- Exercise materials
* * *

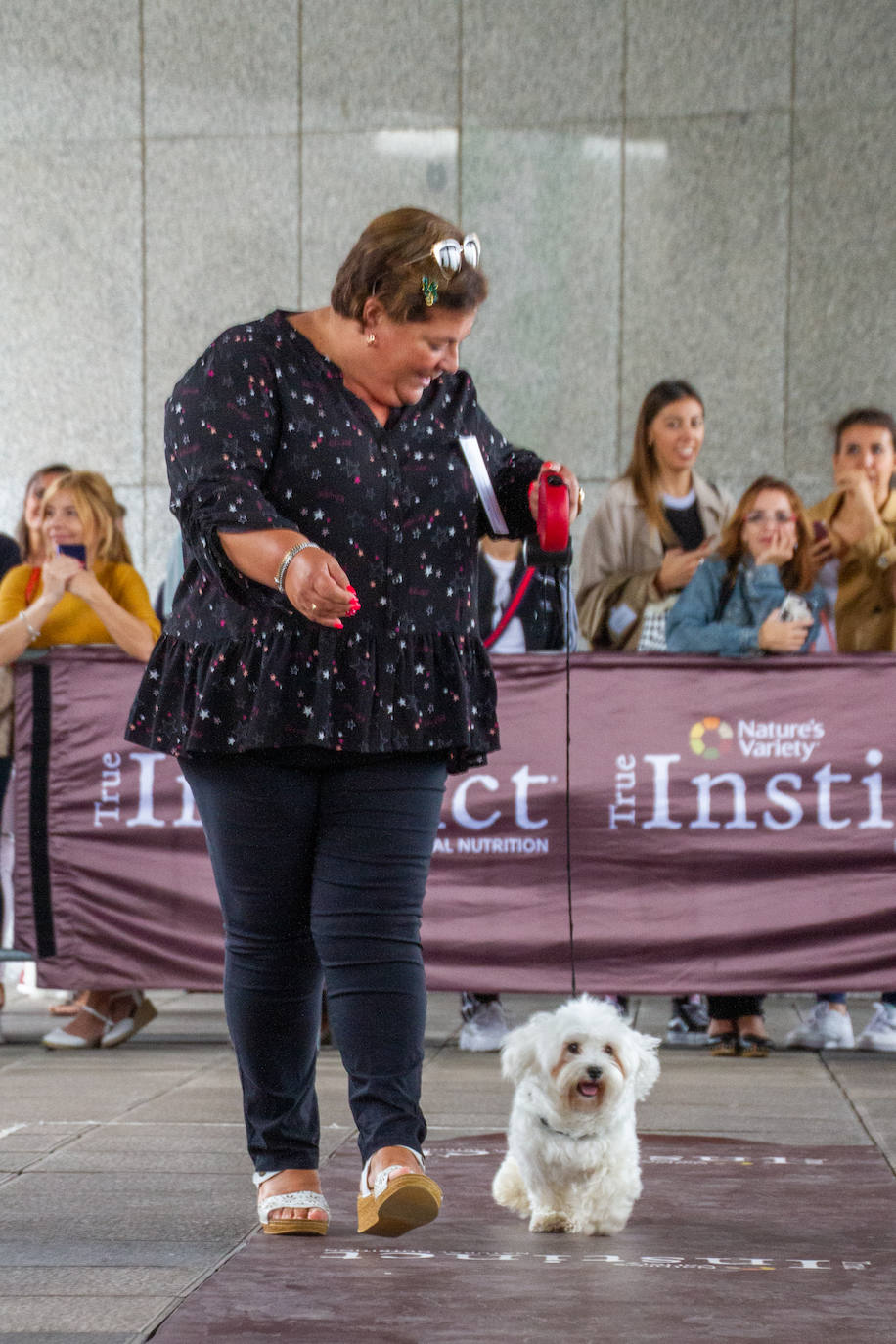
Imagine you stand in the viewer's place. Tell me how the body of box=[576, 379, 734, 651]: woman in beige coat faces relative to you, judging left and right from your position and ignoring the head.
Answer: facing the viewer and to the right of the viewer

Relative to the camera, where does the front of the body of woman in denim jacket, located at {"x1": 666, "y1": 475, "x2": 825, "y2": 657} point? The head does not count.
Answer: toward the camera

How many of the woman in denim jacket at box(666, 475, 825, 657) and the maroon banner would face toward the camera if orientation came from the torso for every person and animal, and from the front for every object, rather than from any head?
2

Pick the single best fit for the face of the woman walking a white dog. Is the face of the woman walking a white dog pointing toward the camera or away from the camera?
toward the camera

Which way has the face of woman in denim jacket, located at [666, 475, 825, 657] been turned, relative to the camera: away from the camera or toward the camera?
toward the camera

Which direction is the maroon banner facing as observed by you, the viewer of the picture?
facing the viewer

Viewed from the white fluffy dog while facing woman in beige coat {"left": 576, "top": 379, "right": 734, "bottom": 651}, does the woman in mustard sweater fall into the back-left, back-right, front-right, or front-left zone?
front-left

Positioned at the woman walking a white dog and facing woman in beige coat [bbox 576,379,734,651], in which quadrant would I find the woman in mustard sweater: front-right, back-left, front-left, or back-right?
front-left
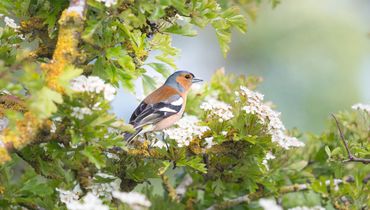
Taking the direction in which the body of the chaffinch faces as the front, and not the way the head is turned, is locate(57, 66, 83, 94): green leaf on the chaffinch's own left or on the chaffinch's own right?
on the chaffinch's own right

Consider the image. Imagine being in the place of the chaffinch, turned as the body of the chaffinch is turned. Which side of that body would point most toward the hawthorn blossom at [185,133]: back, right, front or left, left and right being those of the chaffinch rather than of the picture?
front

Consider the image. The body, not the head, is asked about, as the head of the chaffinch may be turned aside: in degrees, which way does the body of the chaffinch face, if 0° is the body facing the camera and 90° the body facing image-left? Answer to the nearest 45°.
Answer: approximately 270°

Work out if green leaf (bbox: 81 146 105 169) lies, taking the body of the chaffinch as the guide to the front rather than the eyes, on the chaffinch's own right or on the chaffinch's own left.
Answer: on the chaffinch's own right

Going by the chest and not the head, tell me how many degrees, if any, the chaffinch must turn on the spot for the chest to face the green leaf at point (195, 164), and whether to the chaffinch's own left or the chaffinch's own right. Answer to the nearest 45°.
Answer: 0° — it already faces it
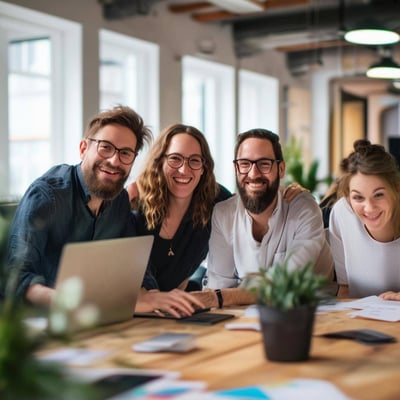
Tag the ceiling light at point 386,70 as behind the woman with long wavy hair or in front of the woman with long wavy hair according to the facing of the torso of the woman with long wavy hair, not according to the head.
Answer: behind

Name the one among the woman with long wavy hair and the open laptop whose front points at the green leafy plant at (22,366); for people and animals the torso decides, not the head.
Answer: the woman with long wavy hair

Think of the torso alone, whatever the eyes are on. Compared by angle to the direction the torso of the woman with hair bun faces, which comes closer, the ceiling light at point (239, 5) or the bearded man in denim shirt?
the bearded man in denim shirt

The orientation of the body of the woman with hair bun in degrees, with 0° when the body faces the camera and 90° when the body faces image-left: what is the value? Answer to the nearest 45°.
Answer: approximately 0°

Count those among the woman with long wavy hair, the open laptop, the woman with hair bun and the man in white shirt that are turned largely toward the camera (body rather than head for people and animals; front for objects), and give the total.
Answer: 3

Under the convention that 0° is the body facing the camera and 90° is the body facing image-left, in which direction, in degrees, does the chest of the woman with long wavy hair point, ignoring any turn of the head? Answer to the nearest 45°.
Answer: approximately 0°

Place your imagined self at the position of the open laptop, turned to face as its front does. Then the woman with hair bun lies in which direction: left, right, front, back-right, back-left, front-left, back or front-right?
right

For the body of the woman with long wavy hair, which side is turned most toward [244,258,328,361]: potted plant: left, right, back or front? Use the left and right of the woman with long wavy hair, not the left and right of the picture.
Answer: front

* * *

- What you will do
Can you recast all of the entries above as a numbered list, with the blank lines and the pictures left out?

- Exercise answer
1. Imagine you stand in the viewer's place. Tell me how the body of box=[576, 379, 734, 651]: woman in beige coat faces relative to you, judging left and right from your position and ignoring the head.
2. Answer: facing the viewer and to the right of the viewer
3. Relative to the camera, where does the front of the body of woman in denim jacket, located at {"x1": 666, "y1": 475, "x2": 825, "y2": 657} point? The head does not count.
4. Answer: toward the camera
5. How many of the woman in denim jacket at box(666, 475, 825, 657) and the maroon banner would face toward the camera if orientation came from the torso for every person and animal, and from the front for every object, rather than from any head?
6. 2
7. Pick the single best fit for the face of the woman walking a white dog. Is the face of the woman walking a white dog pointing toward the camera or away from the camera?
8. toward the camera
9. Which way has the face of woman in denim jacket, located at [666, 475, 825, 657] been turned, relative to the camera: away from the camera or toward the camera?
10. toward the camera
11. Which direction is the maroon banner facing as observed by you, the viewer of the picture?
12. facing the viewer
13. Viewed from the white fluffy dog while facing woman in beige coat {"left": 576, "top": 379, "right": 734, "bottom": 651}, does the woman in mustard sweater fall into the back-left, back-right, front-right, or front-left zone?
14. front-left
15. Positioned at the woman walking a white dog and facing woman in beige coat [bbox 576,379,734,651], in which quadrant would I find the woman in mustard sweater: front-right, back-left, front-left, or back-right?
16. front-left
17. Taking the direction in which the body of the chaffinch faces as the front, and not the way the head is turned, is locate(57, 66, 83, 94): green leaf on the chaffinch's own left or on the chaffinch's own right?
18. on the chaffinch's own right
19. Consider the image. Imagine being in the place of the chaffinch, turned as the body of the chaffinch is turned. Which side of that body would point most toward the hawthorn blossom at [185,133]: back, right, front or left, left and right being those of the chaffinch rather than of the picture?
20. front
21. Consider the image. The body, not the head, is asked about, as the head of the chaffinch may be turned aside: in degrees, which way does the body of the chaffinch face, if 0° is the body facing the camera and 90° the body facing image-left? Answer to the nearest 45°.
22. Answer: approximately 270°
23. Work out if green leaf (bbox: 81 146 105 169) lies, taking the body of the chaffinch as the guide to the front rather than the eyes, on the chaffinch's own right or on the chaffinch's own left.
24. Answer: on the chaffinch's own right
25. Going by the chest and not the head, tell me how many degrees, if any, the chaffinch must turn on the spot for the chest to face the green leaf at point (195, 164), and whether to the chaffinch's own left or the chaffinch's own right. Answer to the nearest 45°.
26. Answer: 0° — it already faces it
27. Tag the ceiling light at point 386,70 as behind the woman with long wavy hair or in front of the woman with long wavy hair according to the facing of the torso of the woman with long wavy hair, not according to the head.
28. Answer: behind
29. Name the one among the woman with long wavy hair and the open laptop whose front points at the green leafy plant at (22,366); for people and animals the torso decides, not the head.
30. Answer: the woman with long wavy hair
31. Think of the torso alone, whatever the eyes are on. Compared by angle to the direction the torso of the woman with hair bun faces, which comes closer, the ceiling light at point (239, 5) or the bearded man in denim shirt?
32. the bearded man in denim shirt
33. The orientation of the body of the woman with hair bun in degrees, with 0° when the body faces the camera and 90° when the body faces image-left: what is the value? Answer to the nearest 45°.
34. Answer: approximately 0°
35. Count those among the woman with long wavy hair, the open laptop, the woman with hair bun and the man in white shirt that are turned largely toward the camera (body rather than head for people and animals; front for objects), and give the total.
36. Answer: 3
37. Under the convention that 0° is the body facing the camera and 90° is the body facing image-left, in which direction, in degrees, does the chest of the woman with long wavy hair point, ignoring any turn of the head? Answer to the nearest 45°.
38. Answer: approximately 0°
39. Place your imagined self at the position of the open laptop, turned to face as its front does. Then the woman with hair bun lies in which direction: left, right, front, back-right, back-left, front-left, back or front-right?
40. right
41. For the body of the woman with long wavy hair, which side is turned most toward [244,258,328,361]: potted plant: left, right, back or front? Use the left and right of the woman with long wavy hair, not the left and right of the picture.
42. Answer: front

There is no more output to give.